Electrochemical cells which store surplus energy produced by the system to offset future demand. This storage reduces energy waste and generation costs, increasing overall efficiency.
Electrical Storage is sized based on the daily demand of the system. If no electrical energy is being generated by the system, this component acts as a system backup.
<Best Fit> sizes this component to collect electrical surplus from other components

Install Capacity - Maximum surplus electrical energy this component can store at one time. Calculated on Estimated Number of Batteries.
Battery Type - Medium used by the battery to store energy.
Estimated Number of Batteries - Approximate number of batteries required to store the capacity, based on common cell and module sizing. Calculated on Installed Capacity.
Output Voltage - Electrical output of the battery.
Estimated Labor Cost
Estimated Annual Operating Cost
Total Lifetime Cost (25 years)- Total cost derived from a 25 year lifespan of the component.
Life Span - Average lifespan of the component selected.


Thermal Storage




An active form of Geothermal, which stores surplus heat underground for later extraction. Heat pumps connected to underground pipes exchange energy between this system and the ground effectively cooling or heating depending on the seasonal requirement.
This component is best used in conjunction with CHP or Solar Thermal to make use of thermal surplus.
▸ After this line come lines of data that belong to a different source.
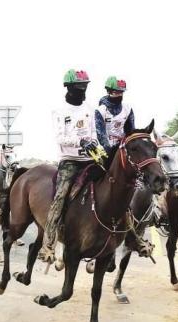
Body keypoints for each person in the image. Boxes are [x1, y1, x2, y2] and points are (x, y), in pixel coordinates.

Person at [39, 69, 101, 263]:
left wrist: (94, 144)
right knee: (60, 197)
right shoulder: (59, 110)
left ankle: (133, 234)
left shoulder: (91, 109)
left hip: (91, 158)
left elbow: (94, 132)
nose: (83, 91)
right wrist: (81, 142)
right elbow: (61, 136)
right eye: (79, 87)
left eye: (85, 87)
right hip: (70, 161)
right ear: (69, 88)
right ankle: (48, 245)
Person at [95, 76, 136, 152]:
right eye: (116, 92)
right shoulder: (100, 111)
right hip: (104, 149)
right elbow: (100, 135)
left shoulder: (128, 109)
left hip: (122, 146)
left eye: (121, 92)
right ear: (109, 92)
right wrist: (110, 151)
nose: (119, 95)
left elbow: (131, 132)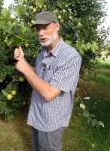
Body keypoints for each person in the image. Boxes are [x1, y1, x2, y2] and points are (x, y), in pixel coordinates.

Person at [14, 11, 82, 151]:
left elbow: (49, 93)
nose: (40, 33)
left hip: (51, 122)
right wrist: (22, 60)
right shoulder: (43, 52)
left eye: (45, 27)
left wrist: (25, 69)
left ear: (57, 26)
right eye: (38, 29)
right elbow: (37, 78)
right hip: (37, 115)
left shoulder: (70, 57)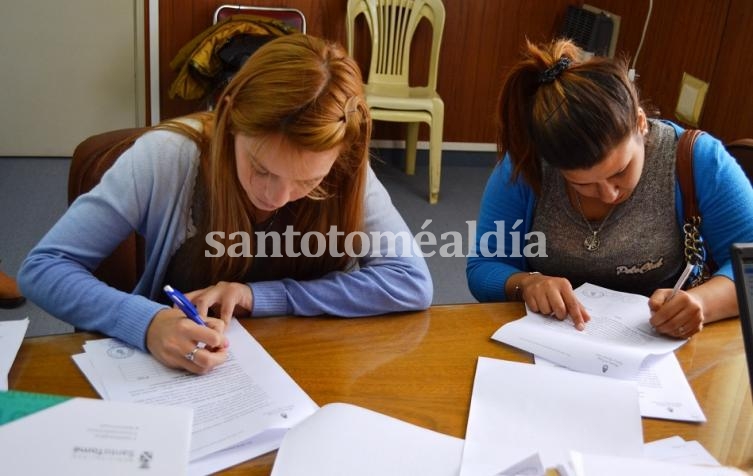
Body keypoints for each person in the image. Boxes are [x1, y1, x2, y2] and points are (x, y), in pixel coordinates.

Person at [19, 34, 432, 374]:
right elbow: (43, 268)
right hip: (176, 370)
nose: (275, 197)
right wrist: (146, 324)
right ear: (230, 118)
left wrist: (259, 296)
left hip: (307, 366)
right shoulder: (165, 158)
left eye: (308, 180)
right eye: (261, 168)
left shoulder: (346, 166)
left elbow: (411, 282)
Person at [466, 38, 753, 339]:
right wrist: (526, 283)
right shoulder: (527, 165)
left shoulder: (698, 159)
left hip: (664, 343)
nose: (609, 194)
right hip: (555, 339)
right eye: (582, 184)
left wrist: (701, 303)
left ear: (641, 122)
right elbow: (484, 266)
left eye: (620, 171)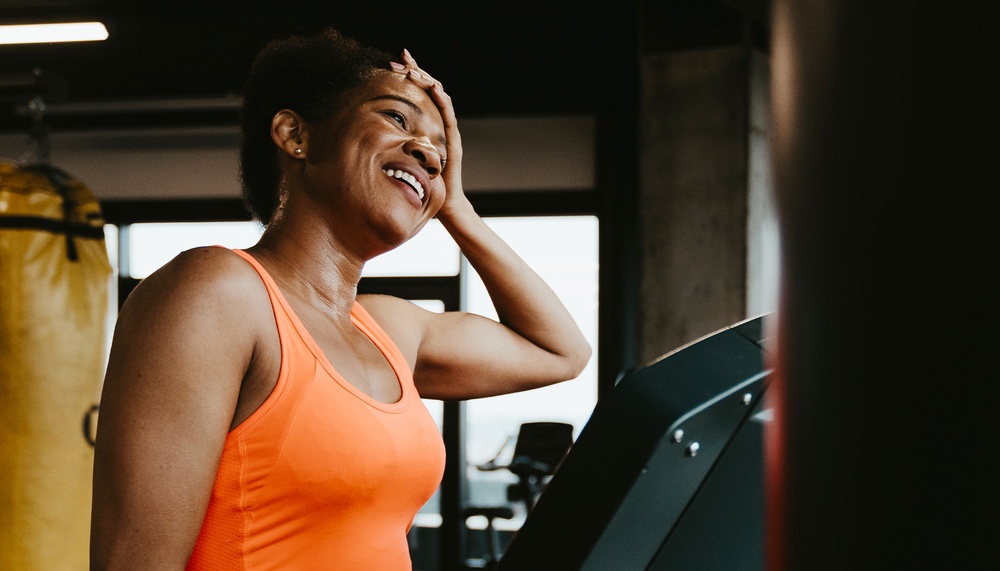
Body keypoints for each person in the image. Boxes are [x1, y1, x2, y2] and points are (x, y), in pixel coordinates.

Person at [89, 28, 591, 570]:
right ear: (295, 134)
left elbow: (560, 352)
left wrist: (459, 207)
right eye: (397, 119)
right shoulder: (219, 292)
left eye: (440, 158)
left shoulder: (388, 329)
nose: (427, 152)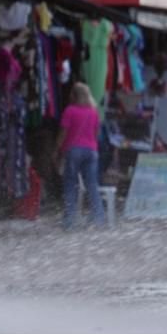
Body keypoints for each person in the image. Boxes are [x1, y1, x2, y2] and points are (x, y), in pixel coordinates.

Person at [57, 82, 106, 229]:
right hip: (91, 151)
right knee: (92, 184)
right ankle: (99, 219)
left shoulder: (70, 110)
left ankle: (70, 222)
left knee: (70, 184)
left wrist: (57, 149)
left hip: (73, 150)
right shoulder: (94, 112)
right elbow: (96, 134)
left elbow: (63, 133)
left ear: (73, 95)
<Best Fit> removes the extreme hot and cold design days from the simulation which reduces the overall system size.  

Total Energy Allocated - Proposed heating and cooling energy provided by this component. Based on user input or calculated on Panel Size and Number of Panels.
Piping Materials - Material the pipes are constructed from.
Total Pipe Length- The depth of piping in the ground, calculated on the energy allocation provided and soil temperature at the project location.
Estimated Labor Cost
Estimated Annual Operating Cost
Total Lifetime Cost (25 years) - Total cost derived from a 25 year lifespan of the component.


Additional Com
ponents


Ripple Design Studio currently supports only one Component of each type within the system to allow for a best fit estimate. In the future additional supported components types may be selected from this menu, such as Wind Power.